And as always with this meme: Both Windows and Linux can ask a process nicely to terminate or kill it outright. And the default for both is to ask nicely.
on windows a process can get in a state so that it is impossible to make it go away, even with process explorer or process hacker. mostly this also involves the bugged software becoming unusable.
I encounter such a situation from time to time. one way it could happen is if the USB controller has got in an invalid state, which one of my pendrives can semi-reliably reproduce. when that happens, any process attempting to deal with that device or its FS, even the built-in program to remove the drive letter, will stop working and hang as an unkillable process.
Linux has that issue too. A process in an uninterruptible blocking syscall stays until that syscall finishes, which can be never if something weird's going on.
oh yeah now that you say, SMB/CIFS mounted share if connection is no more. when I experienced this, it was temporary though, because there's a timeout which is half (or double?) of the configurable reconnection timeout. but now that I think of it, I'm not sure if it made it unkillable.
Add a -f to your umount and you can clear up those blocked processes. Sometimes you need to do it multiple times (seems like it maybe only unblocks one stuck process at a time).
When you mount your NFS share you can add the "soft" option which will let those stuck calls timeout on their own.
Because that's better for the software, Linux however kills it outright when it doesn't respond at all. Windows just... Waits.
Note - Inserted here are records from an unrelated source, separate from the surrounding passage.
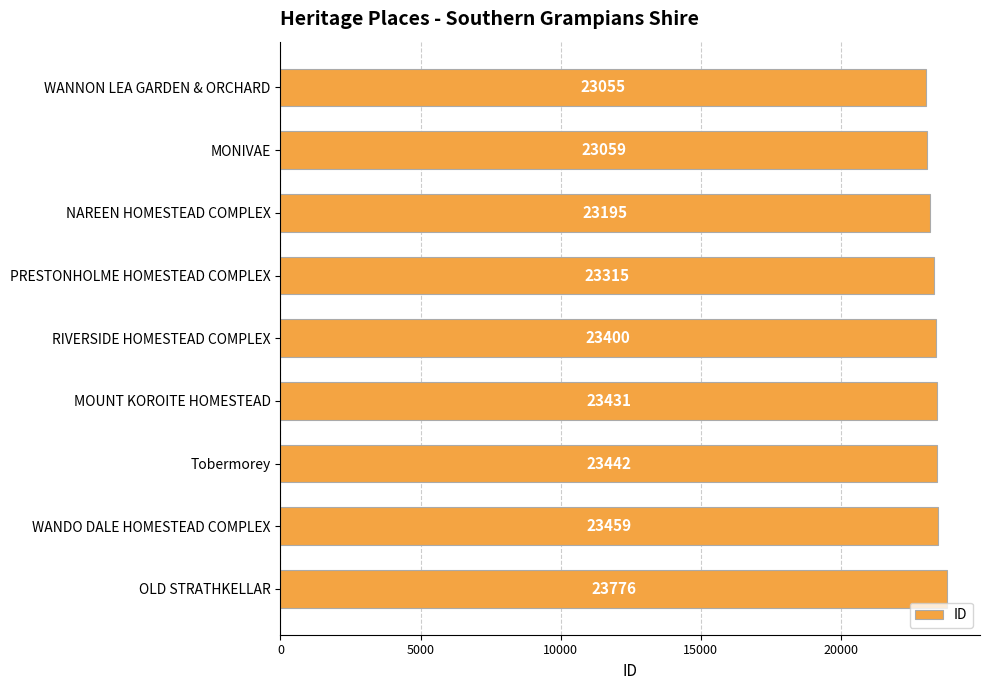

Reading top to bottom, extract all data points from this chart.

23055	23059	23195	23315	23400	23431	23442	23459	23776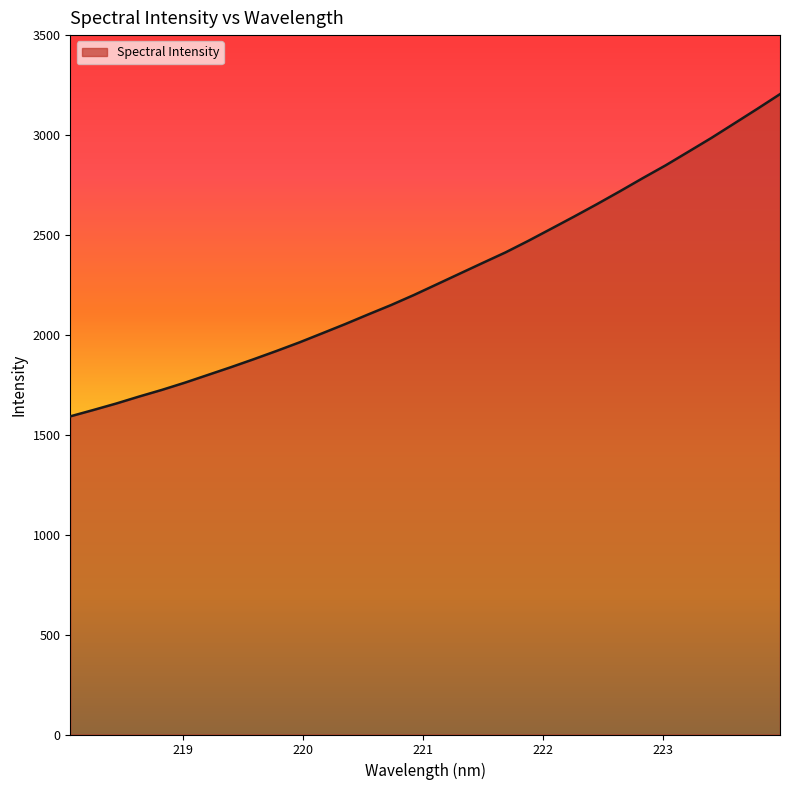

What is the maximum value shown in the chart?

3204.6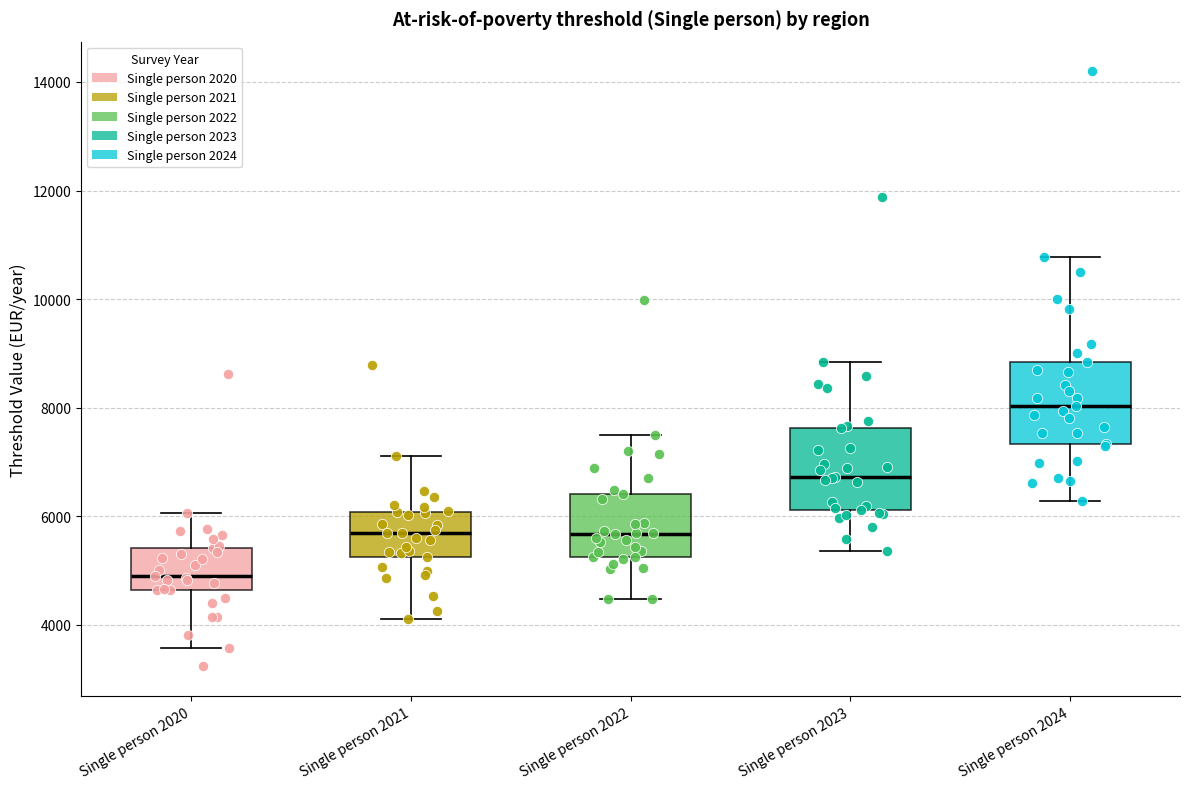

Which box has the lowest median line?

Single person 2020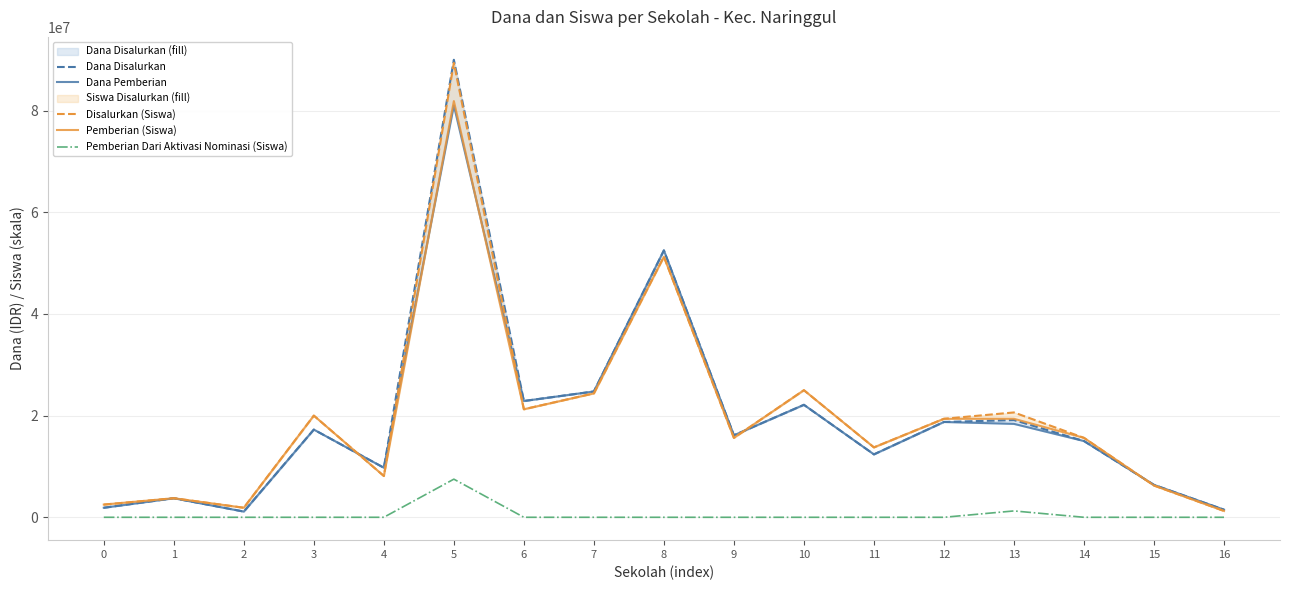

What is the maximum value shown in the chart?

90000000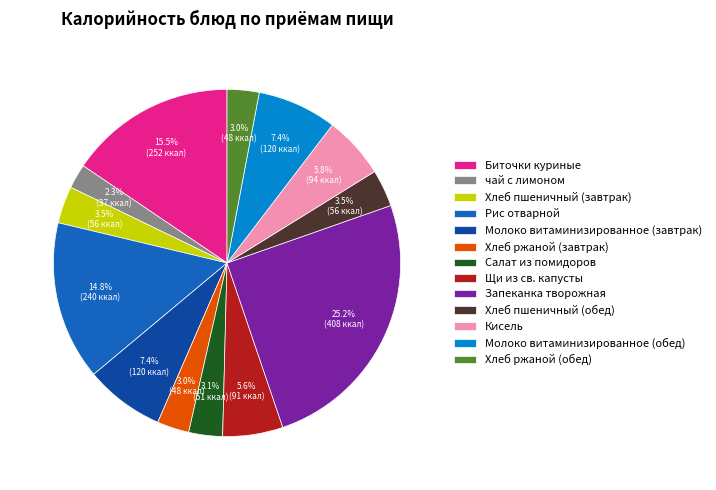

True or false: Салат из помидоров accounts for 9% of the total.

False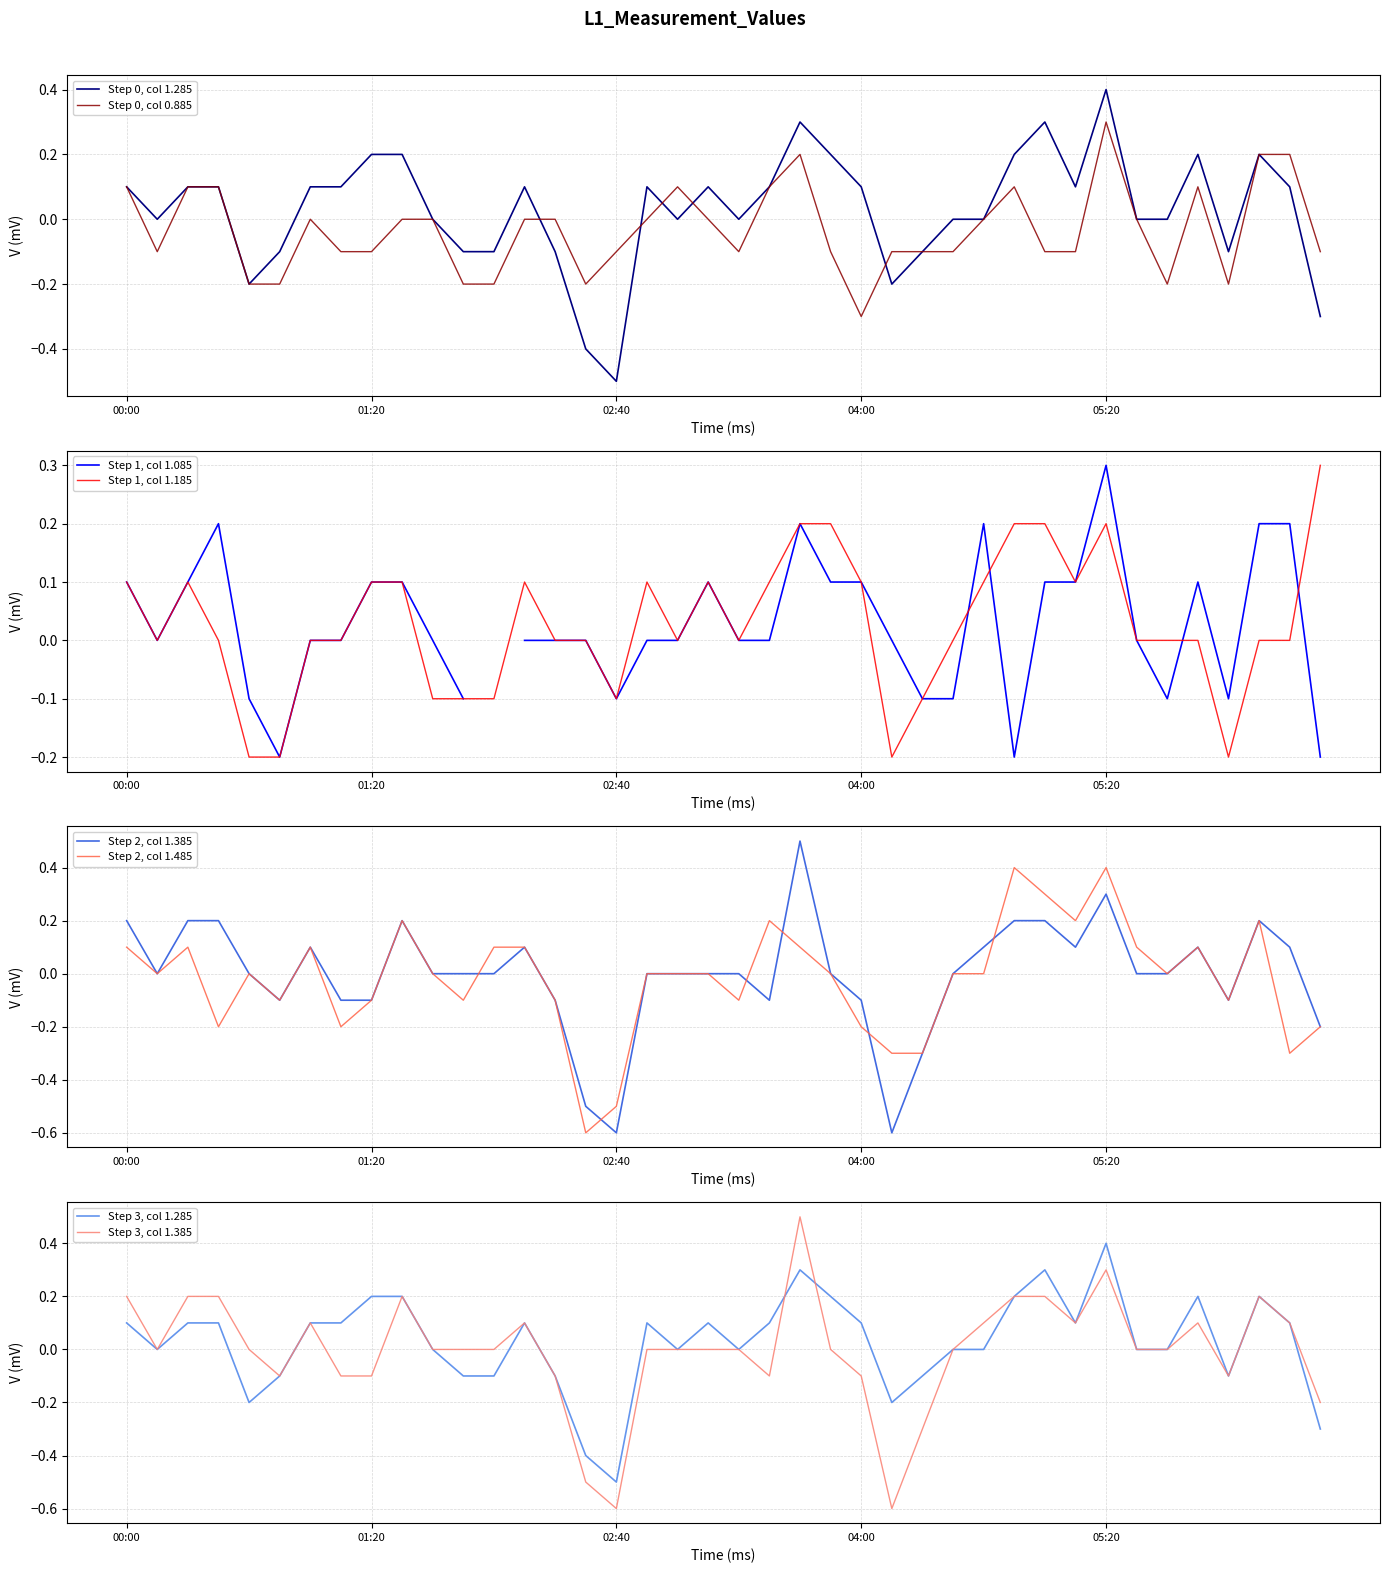

Which series changed the most between 2011/02/12 01:30 and 2011/02/12 04:50?

1.485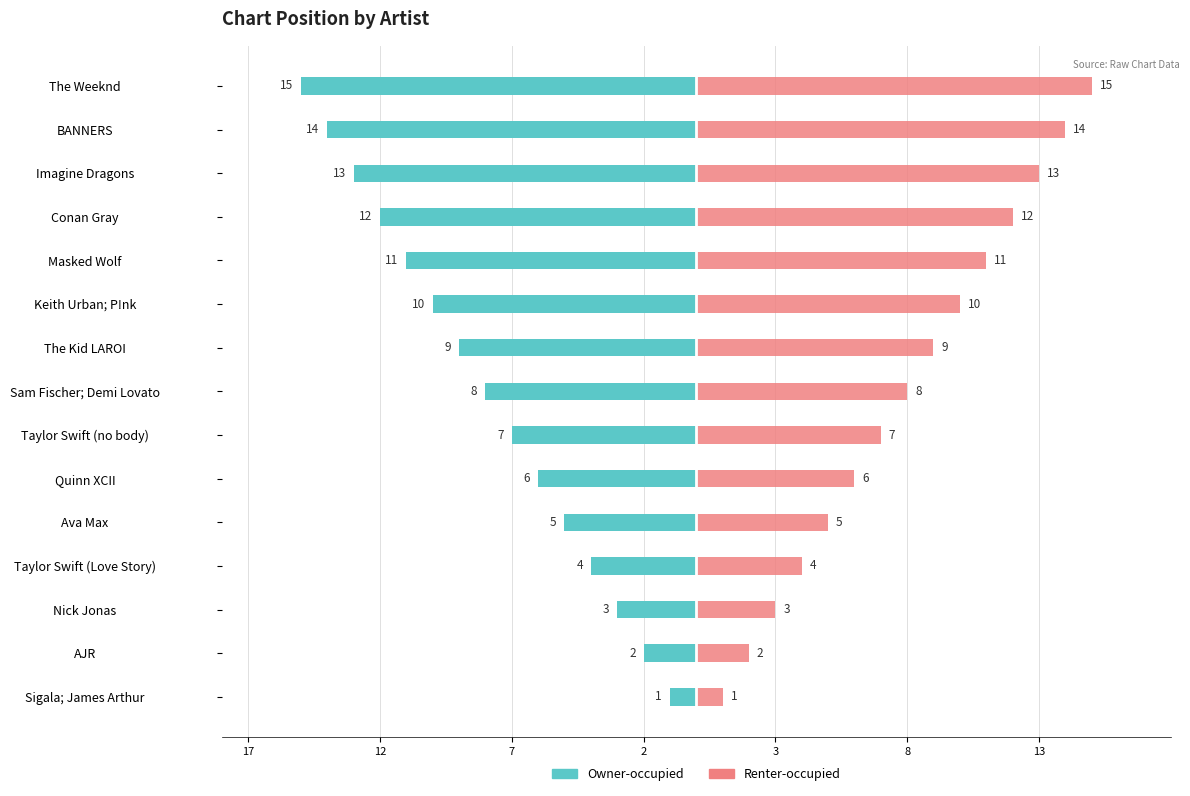

Which series has the largest range (max minus min)?

Owner-occupied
And you can't really hardkill the processes from the task manager. Or at last my last knowledge is that.
League of Legends captures and discards the ALT-F4 keystroke combination.
Microsoft trusts app developers to use Microsoft's standards (such as terminating the process when a close message is received) and they shouldn't. App developers like Riot have taken advantage of this trust and tuned their apps to act differently than expected, and include code which makes the app minimize to the system tray instead, or force the user to answer questions ("Are you SURE you want to close?"), or do nothing at all.
Linux programs can also capture signal calls. They usually only capture sigints so that they can close gracefully, but theoretically you could also capture a sigkill.
You can easily make a program unkillable (or to be more precise untermable) on Linux. Here's a simple bash script that will do that.
#!/bin/bash function finish {
while true
do
echo "Can't kill me."
sleep 10
done
} trap finish EXIT
trap finish TERM
trap finish INT
while true
do
echo "Still alive."
sleep 10
done
Hitting the X in Windows and hitting the X in Linux both cause the application to start a save yourself routine. From the OS standpoint they're not far off.
The problem is we have a lot of confirmation bias in windows because every time we want to close an application that's not working, that save yourself call has to sit around for a hellaciously long time out followed by a telemetry call so that Microsoft can track that it happened.
It's pretty rare that Linux apps don't just close.